Even though the project is still in its early stages, the work carried out so far already hints at how BIOntier can move beyond what is currently possible in the field of sustainable composites. What stands out most is the way the consortium is bringing together different strands of innovation, bio-based polymers, natural fibres, new additives, and circular design thinking, and turning them into a coherent and realistic pathway toward high-performance, low-impact materials. This combination is not common today, and seeing it take shape in a coordinated way is one of the project’s first meaningful steps beyond the state of the art.
The approach the project takes is also different from traditional materials development, which tends to focus on performance first and sustainability later. In BIOntier, the environmental footprint, the circularity potential, and the eventual end-of-life route are considered right from the laboratory stage. This early integration of life-cycle thinking and Safe-and-Sustainable-by-Design principles helps steer decisions toward solutions that are not only technically promising but also compatible with future regulatory expectations.

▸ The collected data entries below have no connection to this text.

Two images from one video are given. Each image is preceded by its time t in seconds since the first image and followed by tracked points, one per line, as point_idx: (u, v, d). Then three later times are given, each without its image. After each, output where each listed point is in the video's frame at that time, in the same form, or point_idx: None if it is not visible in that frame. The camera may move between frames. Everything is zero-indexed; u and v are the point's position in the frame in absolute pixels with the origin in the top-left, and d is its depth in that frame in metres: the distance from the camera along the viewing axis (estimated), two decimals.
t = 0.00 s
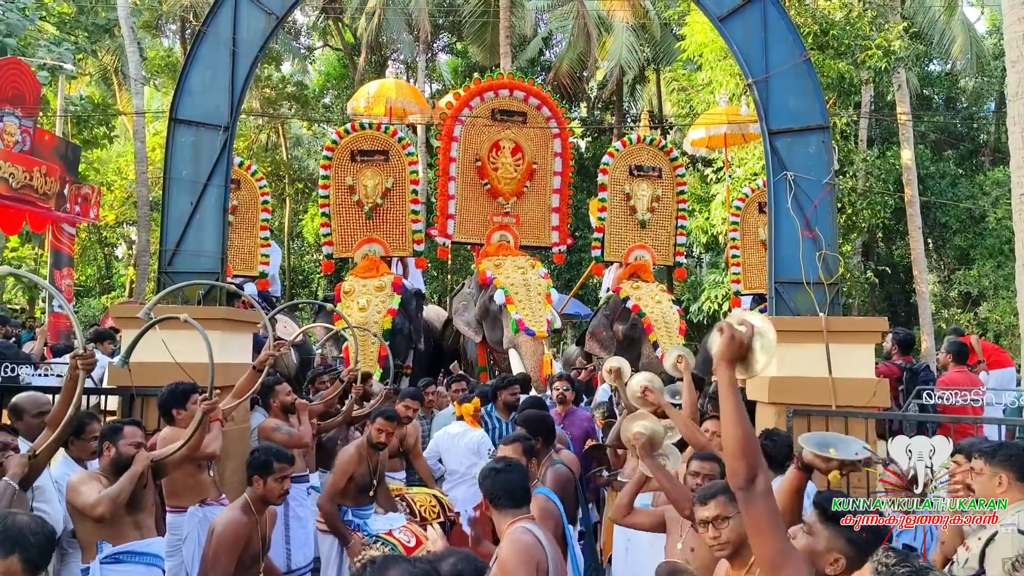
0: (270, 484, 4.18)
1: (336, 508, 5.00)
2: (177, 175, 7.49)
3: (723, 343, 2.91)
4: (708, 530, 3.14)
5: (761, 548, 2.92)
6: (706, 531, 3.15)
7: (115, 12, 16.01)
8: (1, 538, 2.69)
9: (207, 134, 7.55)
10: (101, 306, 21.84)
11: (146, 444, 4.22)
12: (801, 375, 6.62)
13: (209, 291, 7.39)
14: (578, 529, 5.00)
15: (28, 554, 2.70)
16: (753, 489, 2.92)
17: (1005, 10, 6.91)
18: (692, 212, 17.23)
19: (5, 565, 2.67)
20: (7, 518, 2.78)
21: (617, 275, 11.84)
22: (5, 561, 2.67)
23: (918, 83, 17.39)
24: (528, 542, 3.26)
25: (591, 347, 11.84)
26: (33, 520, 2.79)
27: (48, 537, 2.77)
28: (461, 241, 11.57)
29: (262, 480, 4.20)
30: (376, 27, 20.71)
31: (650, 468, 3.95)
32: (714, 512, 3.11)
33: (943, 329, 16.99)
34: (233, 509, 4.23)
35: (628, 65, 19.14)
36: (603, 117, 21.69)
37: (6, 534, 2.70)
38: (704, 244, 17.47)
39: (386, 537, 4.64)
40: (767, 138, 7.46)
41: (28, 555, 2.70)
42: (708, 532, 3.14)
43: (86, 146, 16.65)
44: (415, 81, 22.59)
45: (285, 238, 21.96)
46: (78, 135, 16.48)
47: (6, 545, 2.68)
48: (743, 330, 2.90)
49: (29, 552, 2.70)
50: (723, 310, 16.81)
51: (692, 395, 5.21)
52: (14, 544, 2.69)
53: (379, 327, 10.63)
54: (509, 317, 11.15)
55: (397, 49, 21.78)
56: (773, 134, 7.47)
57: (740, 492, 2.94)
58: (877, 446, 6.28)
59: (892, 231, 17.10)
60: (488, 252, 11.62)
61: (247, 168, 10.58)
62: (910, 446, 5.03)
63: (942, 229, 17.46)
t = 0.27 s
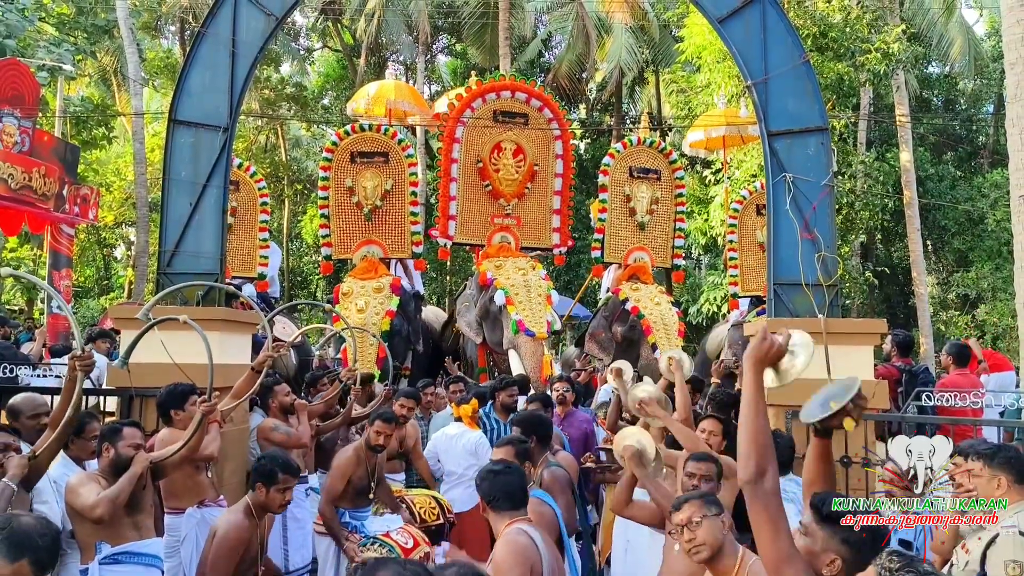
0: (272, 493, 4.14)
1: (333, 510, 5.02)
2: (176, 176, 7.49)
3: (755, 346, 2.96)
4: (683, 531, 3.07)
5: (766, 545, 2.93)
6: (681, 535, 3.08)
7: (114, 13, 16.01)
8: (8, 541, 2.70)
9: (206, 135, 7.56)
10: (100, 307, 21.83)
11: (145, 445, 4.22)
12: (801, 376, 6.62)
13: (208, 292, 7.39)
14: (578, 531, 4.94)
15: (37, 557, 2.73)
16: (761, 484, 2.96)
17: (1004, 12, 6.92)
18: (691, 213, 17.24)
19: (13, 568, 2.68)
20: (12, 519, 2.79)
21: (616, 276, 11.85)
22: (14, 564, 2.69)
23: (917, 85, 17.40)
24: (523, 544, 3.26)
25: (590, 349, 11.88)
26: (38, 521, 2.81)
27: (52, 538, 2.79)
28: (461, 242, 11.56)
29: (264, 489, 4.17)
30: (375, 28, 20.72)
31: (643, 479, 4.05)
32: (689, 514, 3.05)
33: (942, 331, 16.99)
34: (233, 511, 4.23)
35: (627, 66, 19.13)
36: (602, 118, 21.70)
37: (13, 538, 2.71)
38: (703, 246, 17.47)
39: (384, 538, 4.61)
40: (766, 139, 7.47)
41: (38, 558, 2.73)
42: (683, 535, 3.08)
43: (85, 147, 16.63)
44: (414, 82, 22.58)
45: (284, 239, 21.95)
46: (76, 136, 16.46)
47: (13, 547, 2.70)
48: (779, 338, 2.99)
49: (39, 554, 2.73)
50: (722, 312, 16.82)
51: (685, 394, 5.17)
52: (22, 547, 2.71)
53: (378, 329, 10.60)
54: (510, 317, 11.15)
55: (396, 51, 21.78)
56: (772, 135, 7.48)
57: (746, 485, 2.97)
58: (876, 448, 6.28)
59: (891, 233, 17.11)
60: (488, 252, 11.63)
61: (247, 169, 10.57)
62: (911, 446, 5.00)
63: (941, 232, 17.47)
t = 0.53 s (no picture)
0: (275, 506, 4.15)
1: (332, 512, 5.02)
2: (176, 177, 7.49)
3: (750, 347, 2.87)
4: (666, 542, 3.08)
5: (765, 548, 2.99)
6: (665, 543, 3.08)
7: (114, 14, 16.02)
8: (13, 543, 2.72)
9: (206, 136, 7.56)
10: (99, 308, 21.83)
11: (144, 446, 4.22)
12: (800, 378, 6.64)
13: (207, 293, 7.39)
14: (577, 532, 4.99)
15: (42, 558, 2.74)
16: (760, 490, 2.95)
17: (1003, 15, 6.93)
18: (690, 215, 17.26)
19: (18, 569, 2.70)
20: (16, 519, 2.80)
21: (616, 278, 11.90)
22: (18, 565, 2.71)
23: (916, 87, 17.41)
24: (524, 546, 3.26)
25: (590, 350, 12.00)
26: (40, 522, 2.82)
27: (54, 538, 2.80)
28: (462, 244, 11.55)
29: (265, 498, 4.18)
30: (375, 30, 20.76)
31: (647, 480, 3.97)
32: (672, 523, 3.06)
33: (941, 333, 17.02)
34: (233, 514, 4.23)
35: (627, 68, 19.13)
36: (601, 120, 21.71)
37: (17, 539, 2.73)
38: (702, 247, 17.48)
39: (383, 540, 4.63)
40: (766, 142, 7.49)
41: (42, 559, 2.74)
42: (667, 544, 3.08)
43: (84, 148, 16.61)
44: (413, 83, 22.59)
45: (284, 241, 21.95)
46: (76, 137, 16.42)
47: (17, 549, 2.71)
48: (768, 336, 2.88)
49: (43, 556, 2.74)
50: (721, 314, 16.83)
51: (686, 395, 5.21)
52: (26, 549, 2.72)
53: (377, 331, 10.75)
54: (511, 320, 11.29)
55: (395, 52, 21.79)
56: (772, 137, 7.50)
57: (746, 492, 2.97)
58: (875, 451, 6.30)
59: (890, 235, 17.13)
60: (488, 254, 11.71)
61: (245, 169, 10.65)
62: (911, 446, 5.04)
63: (939, 234, 17.49)
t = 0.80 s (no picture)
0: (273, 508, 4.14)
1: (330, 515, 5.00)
2: (176, 179, 7.49)
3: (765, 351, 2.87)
4: (677, 559, 3.08)
5: (774, 552, 2.98)
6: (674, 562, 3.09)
7: (113, 15, 16.01)
8: (11, 544, 2.72)
9: (206, 138, 7.56)
10: (98, 309, 21.81)
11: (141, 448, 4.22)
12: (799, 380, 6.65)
13: (207, 295, 7.39)
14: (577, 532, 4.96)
15: (40, 558, 2.74)
16: (770, 493, 2.93)
17: (1003, 17, 6.94)
18: (690, 217, 17.26)
19: (17, 569, 2.70)
20: (15, 521, 2.80)
21: (615, 280, 11.92)
22: (17, 566, 2.71)
23: (915, 89, 17.42)
24: (525, 546, 3.26)
25: (589, 353, 12.03)
26: (39, 523, 2.81)
27: (52, 539, 2.80)
28: (462, 246, 11.57)
29: (264, 500, 4.17)
30: (375, 32, 20.78)
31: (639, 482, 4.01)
32: (682, 540, 3.05)
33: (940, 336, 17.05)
34: (233, 516, 4.23)
35: (627, 70, 19.13)
36: (601, 122, 21.72)
37: (15, 540, 2.73)
38: (702, 250, 17.48)
39: (379, 541, 4.61)
40: (765, 144, 7.49)
41: (40, 559, 2.74)
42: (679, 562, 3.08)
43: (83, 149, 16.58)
44: (414, 85, 22.59)
45: (283, 242, 21.95)
46: (76, 138, 16.39)
47: (15, 550, 2.71)
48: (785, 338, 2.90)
49: (41, 557, 2.74)
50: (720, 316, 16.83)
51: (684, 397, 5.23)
52: (25, 550, 2.72)
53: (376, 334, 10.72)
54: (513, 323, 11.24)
55: (396, 54, 21.80)
56: (771, 140, 7.50)
57: (757, 494, 2.95)
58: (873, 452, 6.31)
59: (890, 238, 17.15)
60: (490, 257, 11.76)
61: (242, 171, 10.62)
62: (910, 445, 5.01)
63: (939, 236, 17.51)
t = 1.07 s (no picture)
0: (265, 496, 4.14)
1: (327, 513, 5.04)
2: (176, 181, 7.50)
3: (762, 356, 2.84)
4: (679, 559, 3.08)
5: (765, 556, 3.01)
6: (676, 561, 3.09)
7: (113, 16, 16.01)
8: (12, 549, 2.72)
9: (205, 140, 7.57)
10: (97, 311, 21.80)
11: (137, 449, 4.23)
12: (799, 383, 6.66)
13: (206, 296, 7.40)
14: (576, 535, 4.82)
15: (42, 563, 2.74)
16: (761, 501, 2.96)
17: (1001, 20, 6.95)
18: (689, 219, 17.27)
19: (18, 573, 2.70)
20: (15, 524, 2.80)
21: (614, 283, 11.93)
22: (18, 570, 2.71)
23: (915, 91, 17.43)
24: (529, 547, 3.26)
25: (589, 355, 12.09)
26: (41, 527, 2.81)
27: (54, 543, 2.80)
28: (462, 248, 11.58)
29: (259, 490, 4.19)
30: (375, 34, 20.80)
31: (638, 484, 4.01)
32: (685, 540, 3.05)
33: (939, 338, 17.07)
34: (232, 517, 4.23)
35: (627, 71, 19.14)
36: (601, 124, 21.73)
37: (17, 545, 2.73)
38: (701, 252, 17.49)
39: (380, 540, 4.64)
40: (765, 146, 7.50)
41: (42, 563, 2.74)
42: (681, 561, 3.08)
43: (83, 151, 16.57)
44: (413, 87, 22.60)
45: (282, 244, 21.96)
46: (75, 140, 16.38)
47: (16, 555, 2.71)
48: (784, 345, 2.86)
49: (43, 561, 2.74)
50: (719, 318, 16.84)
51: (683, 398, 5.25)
52: (26, 554, 2.72)
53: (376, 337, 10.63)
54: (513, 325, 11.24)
55: (395, 55, 21.82)
56: (771, 142, 7.51)
57: (747, 500, 2.97)
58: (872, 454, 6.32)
59: (889, 240, 17.18)
60: (489, 258, 11.74)
61: (240, 173, 10.60)
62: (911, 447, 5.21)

In a landscape where industries are under increasing pressure to meet circularity and climate-neutrality goals, this early alignment already places the project ahead of many current practices.
The first processing trials also point to progress that feels encouraging. Although still small-scale, these tests show that the emerging materials can be handled by familiar industrial processes without major disruption. Passing these initial checks is an important step, because one of the common barriers for bio-based materials is the fear that they will require entirely new equipment or drastically different processing conditions. Seeing that several of BIOntier’s materials can already enter existing workflows makes future uptake more plausible.
Another sign of maturity is the early identification of potential Key Exploitable Results. While these innovations are only beginning to form, partners have already started considering how they might evolve, whether through additional research, pilot-scale validation, standardisation pathways, or future intellectual-property protection. This early thinking helps smooth the journey from research to real-world impact and shows a shared commitment to turning scientific progress into something that can eventually support European industries.
Looking forward, the next steps, scaling up production, validating performance in realistic conditions, and aligning with standardisation and regulatory frameworks, will determine how far these innovations can go. But the first period has already shown that the technical groundwork is solid, the scientific direction is forward-looking, and the project has the potential to deliver solutions that truly advance the field of sustainable, high-performance biocomposites.